The intestinal epithelium consists of absorptive and secretory lineages. A: intestinal stem cells (ISCs) give rise to absorptive progenitor cells, which are characterized by an active Notch-pathway and produce functional absorptive enterocytes, which are identified by their microvillus brush borders and expression of digestive enzymes, such as sucrase isomaltase (Sim) and lactase (Lct). B: alternatively, progenitor cells can adopt an early, unspecified secretory state and undergo multiple rounds of division before a reduction in Notch-signaling promotes differentiation into Paneth, enteroendocrine, or goblet cells. The origin of Tuft and M cell lineages remains controversial, but the former is thought to arise from secretory progenitors, and both are known to derive from ISCs (orange, dashed arrows). While traditional models of cellular hierarchies in the intestine propose a linear model (in which multipotency is exclusive to the ISCs and lineage potential becomes more restricted as cells pass through progenitor stages), emerging evidence suggests a considerable degree of plasticity in secretory progenitors, which can dedifferentiate to function as ISCs, and even between early absorptive and secretory progenitors, which can switch lineage commitment based on trans-acting factors (blue arrows).

Fig. 3.

Evolution of ISC models in the intestinal crypt.

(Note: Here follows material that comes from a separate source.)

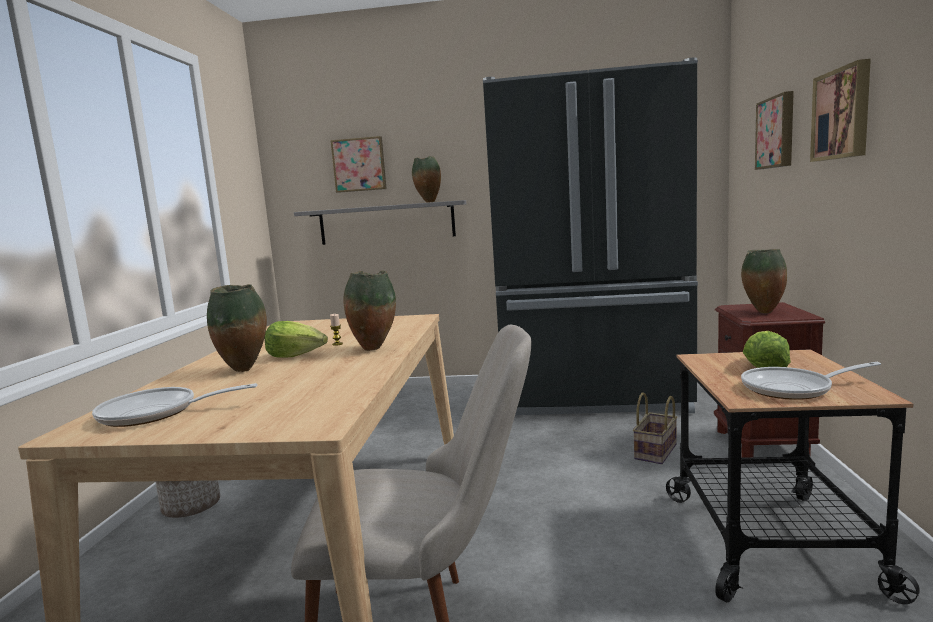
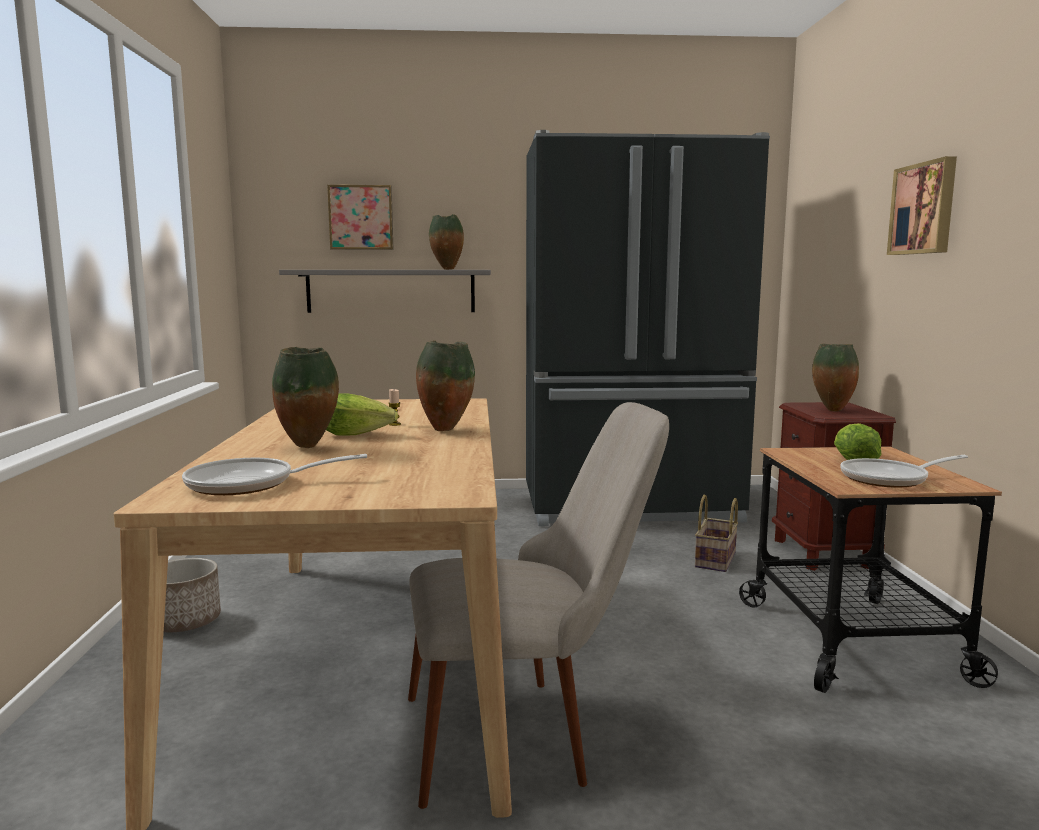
camera: 10 degrees left, 0 degrees up
picture [755,91,794,170] -> none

A: the intestinal crypt was originally thought to contain one or two populations of cells with ISC potential: the cycling crypt base columnar cell (CBC) population, and the label-retaining +4 population. B: advances in ISC biomarker discovery and the development of mouse models for in vivo lineage tracing led to a model where Lgr5^High CBCs function as active ISCs, and Bmi1 expressing +4 cells function as reserve ISCs. C: however, emerging data suggest that potency is shared more broadly across stem and progenitor populations in the crypt, with some secretory progenitor populations, identified by high levels of Dll1 or Sox9 expression, or label retention, capable of functioning as facultative ISCs that convert to active ISCs (gray arrows) following damage.

Fig. 4.

Invariant asymmetry and population asymmetry as models of ISC-driven tissue dynamics. A: conceptually, one can model clonal behavior of ISCs by imagining each ISC and its progeny being distinctly labeled using multicolor fluorescent lineage tracing technology, which is facilitated by R26-Confetti reporter mice. B: under the classical model of invariant asymmetry, each ISC produces one differentiated daughter cell and one ISC with every round of division. In this model, clones and their progeny (represented by a single color) expand at an equal rate and occupy roughly the same tissue area. Homeostasis is maintained in the absence of mutations, because all ISCs behave the same in regard to proliferation and differentiation. C: under population asymmetry, asymmetric or symmetric cell fate decisions by ISCs occur on a stochastic basis. Because some ISCs produce two ISC or two differentiated daughters, clone numbers decrease over time due to the loss of self-renewing ISCs to a symmetric division event that results in two progenitors. The impact of this is that clone sizes become increasingly divergent over time, with crypts eventually drifting to clonality. In this model, homeostasis is maintained in the absence of mutations due to uncharacterized mechanisms that balance overall proliferation and differentiation at the tissue level.